Tuesday, December 13, 2016

Hamline University Waste Audit: Our Findings

CGEE Student Voice
Campus Sustainability
by Jenni Abere

previously posted some initial observations from the three-day waste audit we conducted in Hamline's student center, the Anderson Center. Now that the numbers have been processed, I can back up some of these observations with data.

As we prepare to start organics composting on campus, the biggest finding is that compostable waste constituted a larger percentage of waste by weight than trash or recycling -- combined. Yes, that's right, compostable waste was over 50% of the waste in a building that already diverts the majority of its food waste (through a hog farm). This is a surprising finding, and proves that we need to introduce composting on campus as soon as possible.

The total weight for each category from Friday, Saturday, and Sunday combined:
Compostable: 180.06 lbs
Recycling: 57.41 lbs
Trash: 84.9 lbs
Liquid: 15.9 lbs

I wrote about why we want to avoid throwing away liquids in my first blog post. But liquids can be considered part of the compostable category.

The recycling rate may seem low, but let's remember that this is just what was in the trash. We did not sort recycling. In 2015, Hamline recycled 15% of its waste. 15% is an abysmally low recycling rate, and now we know that part of the reason for that is because so much recycling is being thrown away.

Throwing Money Away 

We pay for everything that we throw away. In Ramsey County, there is a County Environmental Charge, which is essentially a landfill tax. $65/ton. That doesn't seem too steep, but for a large institution like Hamline it adds up. In 2015, we paid over $18,000 in this tax.

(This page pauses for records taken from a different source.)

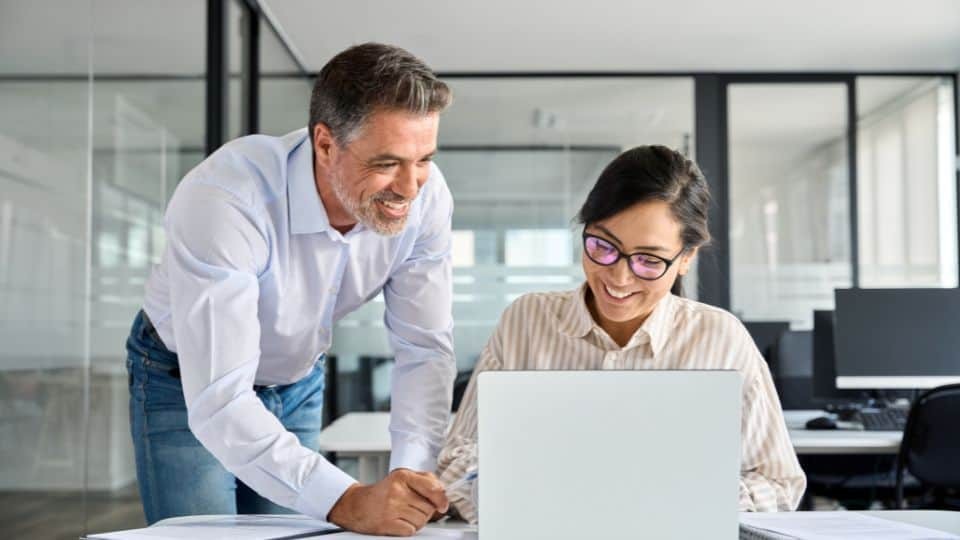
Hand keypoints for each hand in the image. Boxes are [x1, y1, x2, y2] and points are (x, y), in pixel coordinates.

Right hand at [327, 469, 448, 535]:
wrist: (357, 505)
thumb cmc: (383, 492)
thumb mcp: (403, 478)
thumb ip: (425, 480)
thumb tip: (443, 493)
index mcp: (402, 476)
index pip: (432, 488)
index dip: (441, 499)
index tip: (443, 505)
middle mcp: (397, 491)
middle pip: (428, 508)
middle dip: (425, 511)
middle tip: (412, 507)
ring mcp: (391, 507)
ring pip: (421, 520)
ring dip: (417, 521)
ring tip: (404, 514)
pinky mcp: (387, 523)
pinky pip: (411, 530)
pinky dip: (408, 529)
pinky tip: (399, 522)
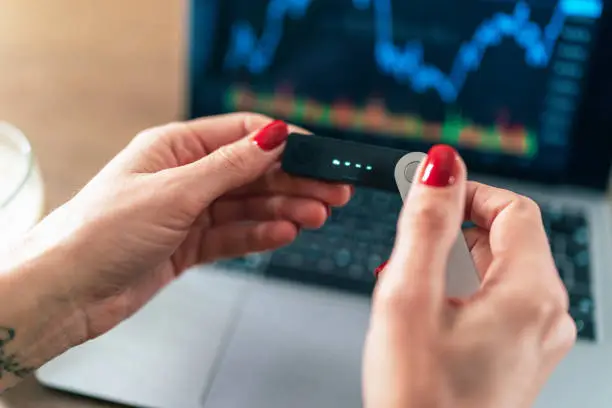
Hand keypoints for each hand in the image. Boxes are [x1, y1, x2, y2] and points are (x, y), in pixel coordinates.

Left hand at [13, 113, 350, 341]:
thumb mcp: (175, 191)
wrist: (68, 291)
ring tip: (317, 215)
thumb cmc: (101, 230)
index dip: (285, 143)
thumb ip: (230, 166)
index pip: (242, 134)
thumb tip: (275, 136)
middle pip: (252, 173)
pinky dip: (260, 234)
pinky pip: (234, 235)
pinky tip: (285, 233)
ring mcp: (189, 212)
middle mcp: (185, 176)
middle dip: (294, 181)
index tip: (320, 154)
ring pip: (248, 206)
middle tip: (334, 191)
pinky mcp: (189, 245)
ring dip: (284, 210)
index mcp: (175, 147)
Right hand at [363, 145, 575, 407]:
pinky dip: (460, 293)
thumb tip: (441, 167)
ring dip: (452, 265)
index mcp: (530, 294)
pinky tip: (427, 314)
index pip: (513, 210)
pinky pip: (496, 303)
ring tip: (413, 290)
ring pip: (496, 272)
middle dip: (453, 233)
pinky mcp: (517, 356)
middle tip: (409, 244)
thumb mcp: (409, 297)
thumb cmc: (418, 398)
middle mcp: (545, 315)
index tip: (429, 188)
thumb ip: (426, 225)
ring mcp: (535, 339)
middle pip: (504, 240)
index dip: (468, 192)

With these numbers from the audit, how much could we save if we composted and recycled everything we could? Let's wildly extropolate some data, shall we?

Our baseline 2015 numbers have shown that Anderson produced 66.92 tons of trash in a year, accounting for $4,349.80 in charges. The proportion we found in the waste audit should be consistent enough to apply to a year's worth of data.

If we only threw away what cannot be composted or recycled, we would throw away 16.73 tons of waste in a year. This would cost us $1,087.45 in charges, so the savings could be as high as $3,200 per year.

What's the real proportion of waste?

The finding that 25% of Anderson waste is landfill-bound is actual an underestimate, since we're not accounting for recycling that ended up in the recycling bins. Using campus-wide numbers that we recycle 15% of our waste, we'll assume that if 66.92 tons of trash came from Anderson, 11.81 tons of recycling came from Anderson.

That 25% of waste drops to 21% when we factor in recycling. This lines up well with estimates that say 75% or more of all waste is recyclable or compostable.

Beyond Anderson 

The proportion of compostable waste may be a lot smaller in buildings that don't deal with as much food as Anderson does. However, we also assumed that Anderson's percentage of compostable waste would be much smaller. Once we introduce composting in the Anderson center, we should conduct waste audits of other buildings on campus to see where there is a need.

Klas is a good place to start since it has a Subway. All bathrooms on campus would benefit from compost bins for paper towels. The dorms and apartments might be good candidates for composting as well.